Griffith University will retire its high-performance computer (HPC) hardware when it falls outside warranty, shifting the workloads to run on a mix of offsite HPC clusters and cloud services.
The project is expected to take 18 months to complete and forms part of a broader university-wide cloud and managed services push.
Currently, the Southeast Queensland university operates an on-premises SGI HPC cluster called Gowonda, alongside an older Sun system called v20z.
Both will be out of warranty in 18 months' time, and Griffith University eResearch services and scholarly application development (eRSAD) director Malcolm Wolski said the university would not replace them.
Instead, it plans to migrate workloads that presently run on them to QCIF’s Euramoo cluster, NCI and the Nectar research cloud within the next six months.
The university is also looking to allow researchers to burst onto the Amazon public cloud within 18 months.
“We're moving from a monolithic piece of infrastructure we keep in our own data centre as a HPC to a mixed-service model utilising commercial services and some other more specialised infrastructure,” Wolski said.
"Our work to date has shown that generally 80 percent of job types we could probably move to the cloud tomorrow.
"The remaining 20 percent of job types might need a bit work - for example, in the genomics space where you need high-speed data transfer between storage and the nodes.
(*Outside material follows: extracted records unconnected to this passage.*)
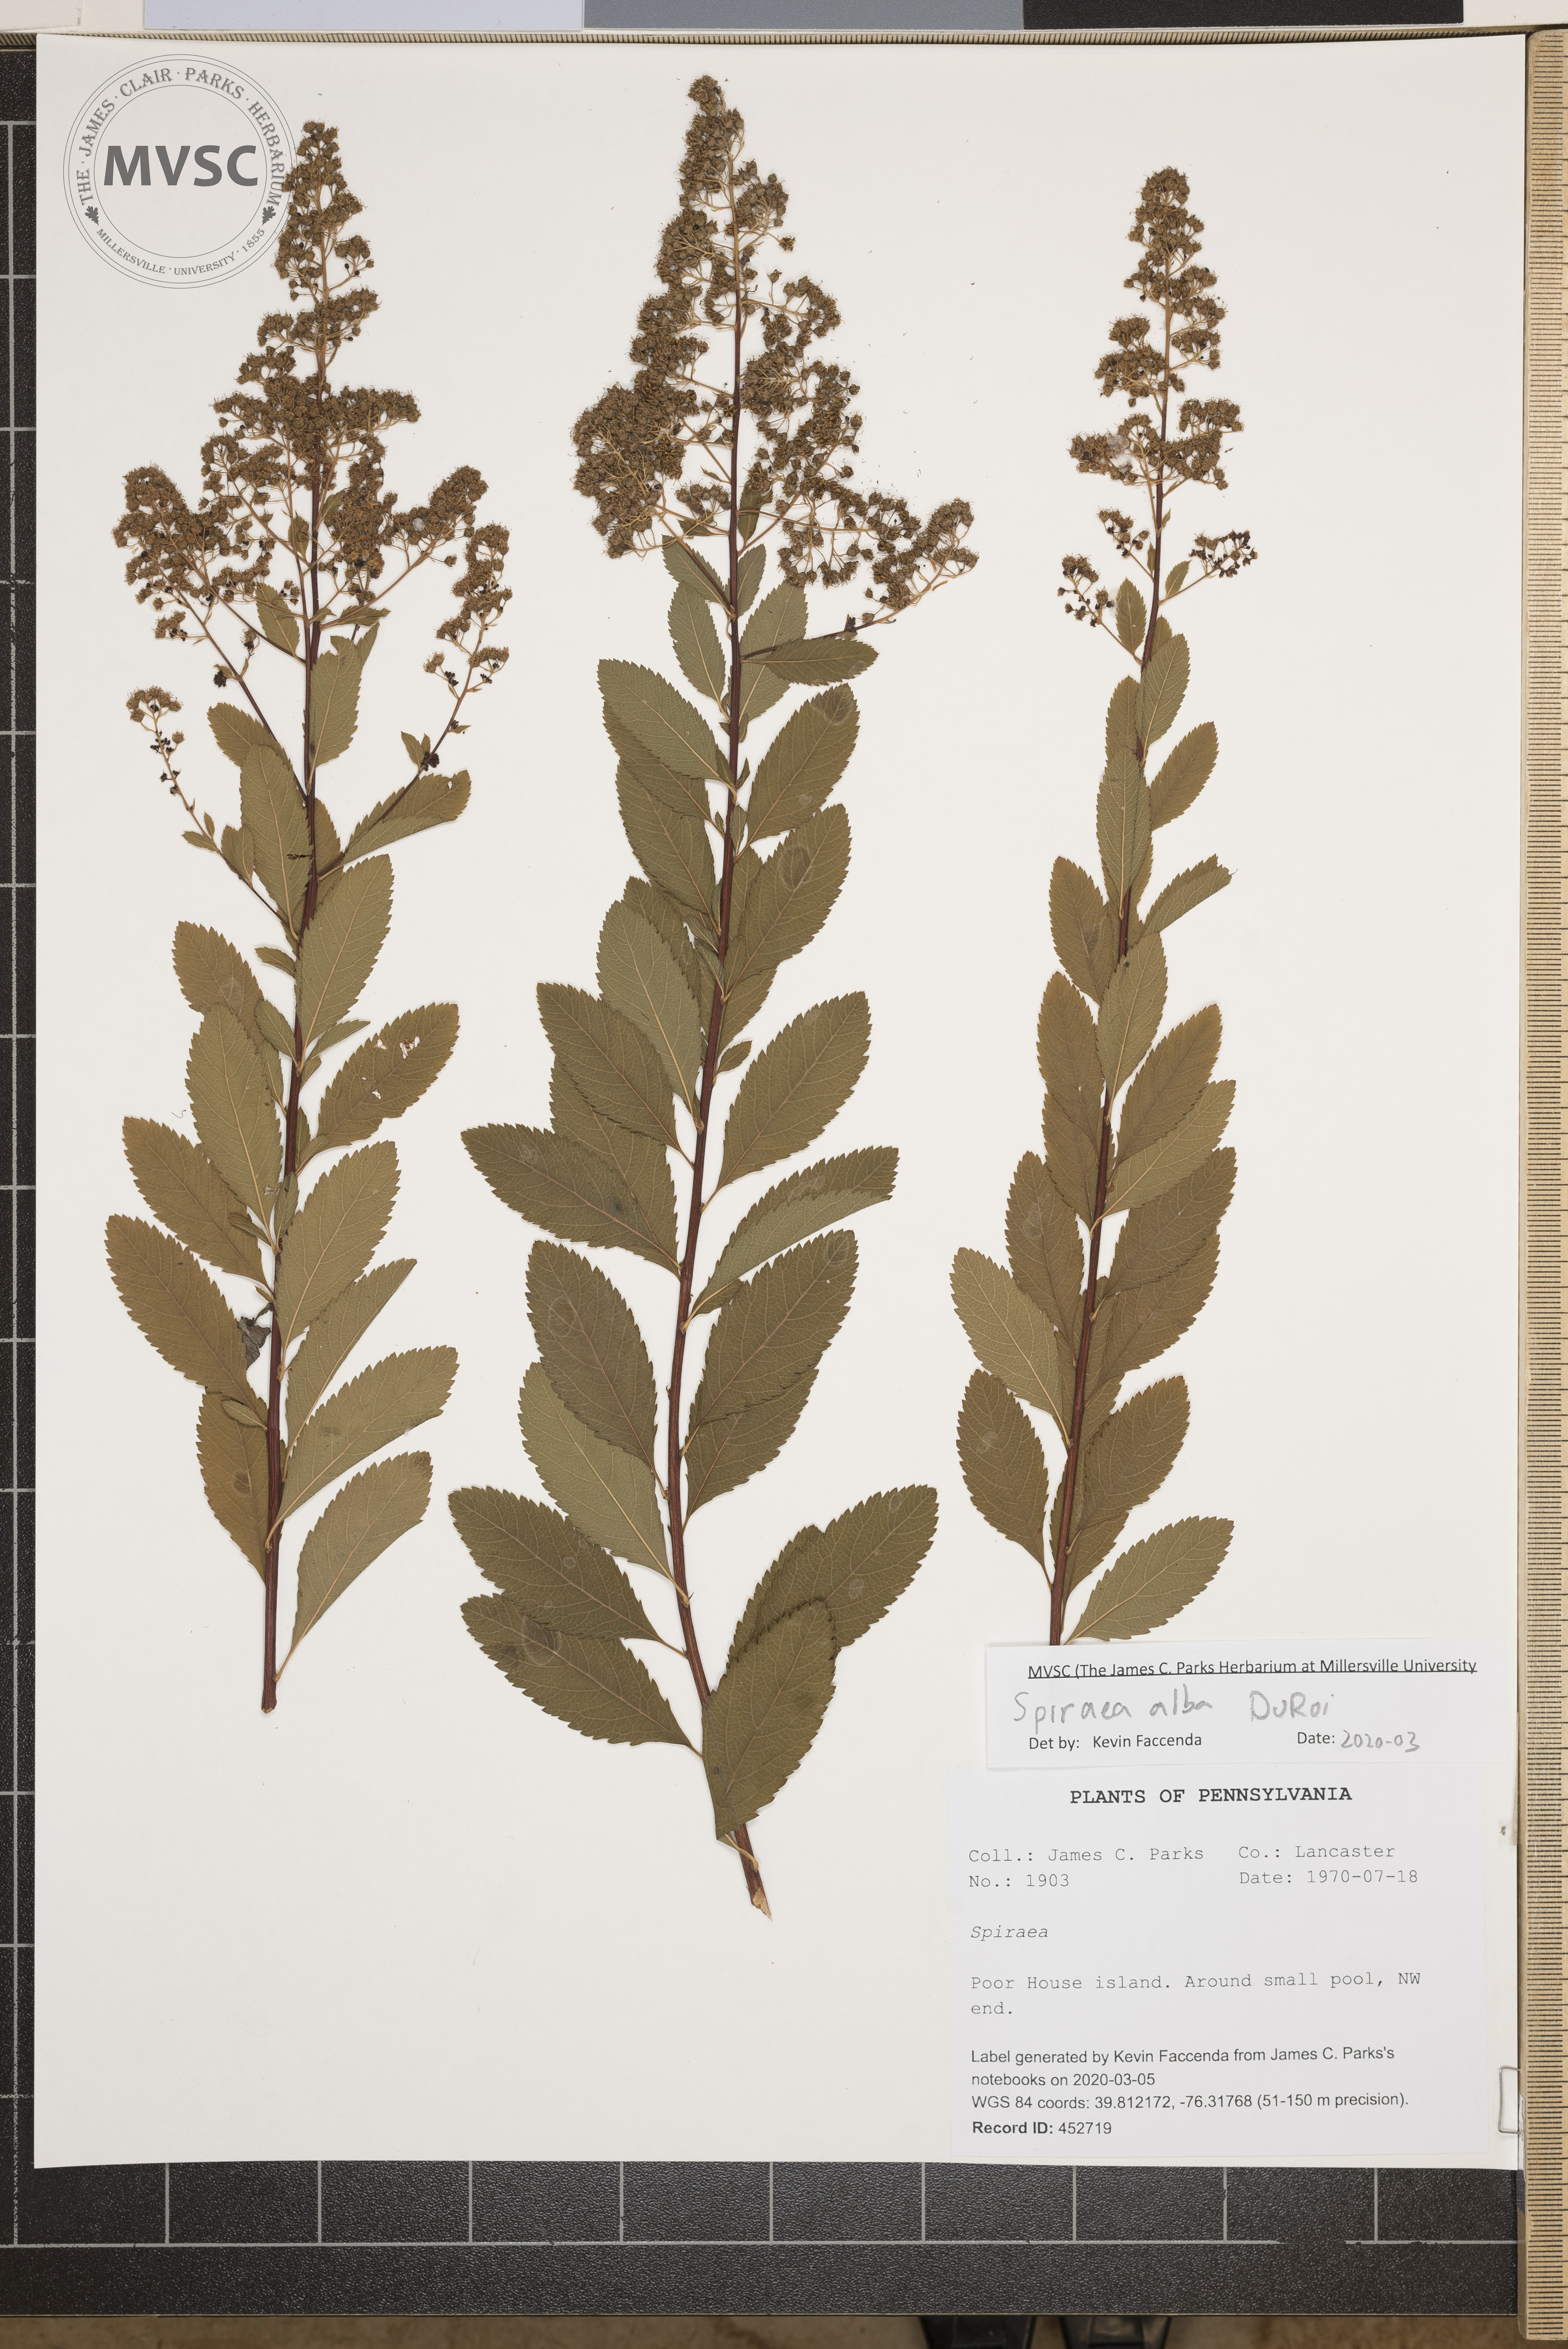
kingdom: Plantae
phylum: Tracheophyta
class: Magnoliopsida
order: Rosales
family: Rosaceae
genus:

That infrastructure tends to be a bit difficult to find in the cloud services.”
eRSAD support services manager Andrew Bowness said that having Amazon cloud services as an option could help the university combat large peaks in demand for compute resources.
"When we looked back at our traditional HPC stats, every once in we get these massive spikes of single-core jobs where someone is running up 1000 instances of the same kind of job that runs for a day on a machine," Bowness said.
"That sort of task works really well on Amazon."
However, Bowness noted that cost would "come into the equation" with any use of Amazon instances for research purposes.
The push to expand high-performance compute options is part of a broader university-wide cloud strategy called Project Iris that has already seen the university’s three on premise data centres reduced to two, with the aim of eventually only having a single data centre on campus.
“Historically a lot of our discussions here around HPC have focused around how we keep up with user demand and keep the queues running, whereas in the past year or two we’ve turned the conversation around and asked ‘is there a better way of doing this that is more cost effective?',” Wolski said.
“There will still be a drive to get more users onto HPC, but it’s all about research benefit rather than having a million dollars’ worth of hardware sitting in a room on the Gold Coast.”
Cloud software licensing
According to Wolski and Bowness, the project faces challenges including reconceptualising the HPC service model, and re-evaluating licencing agreements to find out if they allow the university to run various applications in the cloud.
“We've got quite a bit of software that we run locally on our infrastructure here, and we haven't gone through our whole back catalogue and said 'well, what can we run in Amazon?'” Bowness said.
"In some cases, if we have software-based networking, they'd consider that on-premises for licensing purposes, and it's not an issue. But not all vendors' licences do,” Bowness said.
The eRSAD team is looking to deploy Nimrod as a scheduling tool with a web-based front end to obscure the differences between research clouds.
Nimrod was developed by universities to enable researchers to submit jobs, regardless of the infrastructure that would handle them.